Over the past several months, a class — led by Derek Hoeferlin, lecturer in architecture — has partnered with the Good Work Network, a nonprofit business incubator in New Orleans, to create redevelopment strategies for the Franz Building, a historic retail space at 2016 Oretha Castle Haley Blvd. in the Central City neighborhood of New Orleans.
Two graduate students from Massachusetts Institute of Technology’s Department of Urban Studies and Planning also developed a corresponding business plan.
The first-place award of $25,000 will provide seed money for the Franz Building renovation, which is scheduled to begin later this year. When completed, the 6,800-square-foot structure will house storefront tenant spaces as well as a new headquarters, including offices and classrooms, for the Good Work Network. Last year, the group provided training and support services to more than 600 low-income and minority entrepreneurs.
“This project not only will help transform O.C. Haley into a vibrant arts, cultural and retail district, it will also make business incubation a permanent asset in the neighborhood,” said Phyllis Cassidy, executive director of the Good Work Network.
The Chase competition, now in its 14th year, called for proposals that are both buildable and sustainable and that meet a prevalent community need in low- and moderate-income areas. Particular consideration was given to teams developing properties within the New Orleans Office of Recovery Management’s 18 targeted redevelopment zones.
The WUSTL/MIT/Good Work Network proposal — which incorporates LEED-certified green building components as well as passive conservation strategies — was chosen from a field of nine university/nonprofit teams, each focusing on a different neighborhood within New Orleans.
A second prize of $15,000 was awarded to Volunteers of America of Greater New Orleans, which worked with the New School in New York. A third prize of $10,000 was awarded to the Pontilly Development Association for a senior-living facility project developed with Tulane University.
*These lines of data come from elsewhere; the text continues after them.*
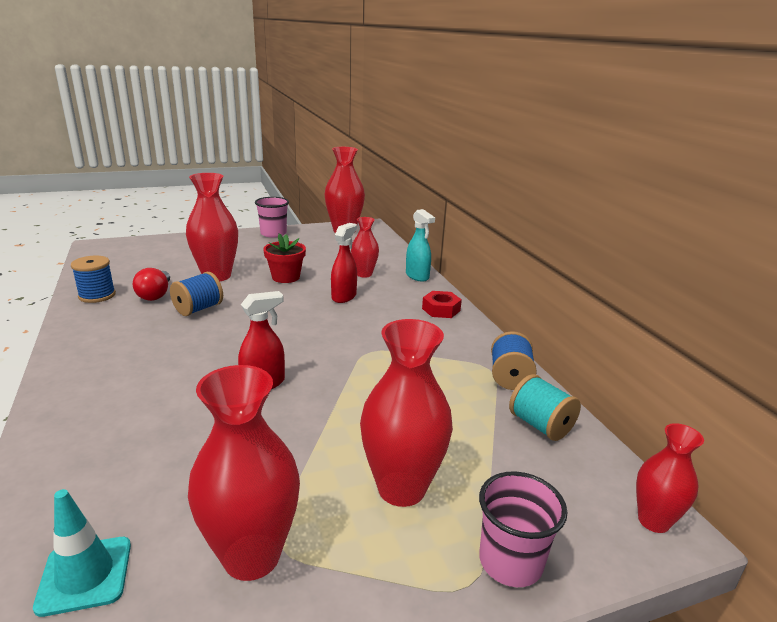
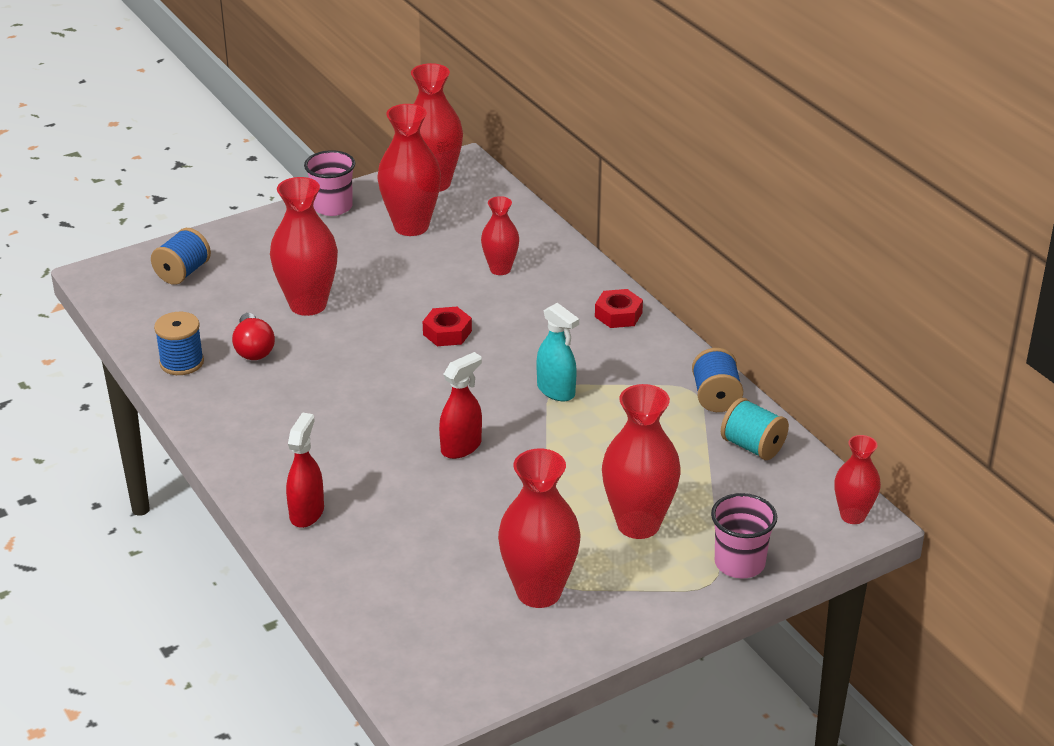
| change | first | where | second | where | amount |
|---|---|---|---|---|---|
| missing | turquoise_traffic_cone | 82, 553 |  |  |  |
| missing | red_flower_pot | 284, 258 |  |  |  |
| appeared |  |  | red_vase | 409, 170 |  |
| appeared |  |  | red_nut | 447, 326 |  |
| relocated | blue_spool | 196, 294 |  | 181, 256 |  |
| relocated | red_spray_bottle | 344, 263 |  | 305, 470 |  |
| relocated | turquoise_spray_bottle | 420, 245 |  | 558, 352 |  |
Other competing schools were Harvard University, Loyola University New Orleans, DePaul University, the University of New Orleans, the University of Minnesota and Hunter College.
In early April, the Good Work Network received a $40,000 grant from the Greater New Orleans Foundation. In addition, the Franz Building was recently a finalist for a National Trust for Historic Preservation grant.
“Winning this competition was a remarkable way for these senior architecture students to cap their education at WUSTL,” Hoeferlin said. “Not only did they put together a competition submission of professional level, but they also got to present in front of a multidisciplined jury in New Orleans and even were interviewed on local news after winning.
“It was truly an interdisciplinary collaboration that married sophisticated architectural design with a carefully crafted business plan, all with close input from an informed client,” Hoeferlin said. “I think this proves that the interdisciplinary and community-engaged model may be the credible trajectory for future architectural design studios.”